Benjamin Franklin says: "An investment in knowledge pays the best interest". It highlights the importance of gaining knowledge before you start something, whether your investments or anything else. Hence, if you are beginning your investing journey in 2024, you must understand some personal finance ratios and rules.
Let us discuss them. Before you start investing, you need to save money. The savings ratio measures the percentage of income you are saving.
It is calculated as follows: Savings Ratio = Savings / Gross Income Suppose your monthly income is Rs. 50,000, and you are saving Rs. 10,000.
In this case, your savings ratio will be 20%, which is a good ratio to start with. The higher the savings ratio, the better, as it helps you channel more money towards investments for fulfilling your financial goals. You can use the 50/30/20 budgeting method that allocates 20% of the monthly income towards savings and investments.

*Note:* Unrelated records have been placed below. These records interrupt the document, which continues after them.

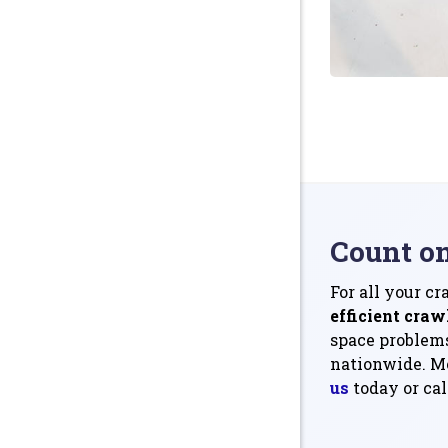
Count o
For all your c
efficient craw
space problems
nationwide. Mo
us
today or cal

Once you get comfortable with this budgeting method, you can aim to increase the savings rate beyond 20%. As you allocate more money towards your financial goals, you will be able to achieve them faster and attain financial freedom. Action point for 2024: Aim for a savings ratio of 20% to start with, and take steps to increase it further over a period of time.
A lot of people have loans such as a home loan, vehicle loan, education loan, personal loan, credit card outstanding, etc. Some people have multiple loans running at the same time. The debt to income (DTI) ratio measures the percentage of income going towards paying loan EMIs.
It is calculated as follows: DTI = Monthly Debt Payment / Monthly Income Suppose your monthly income is Rs. 50,000, and you pay Rs. 15,000 towards loan EMI(s).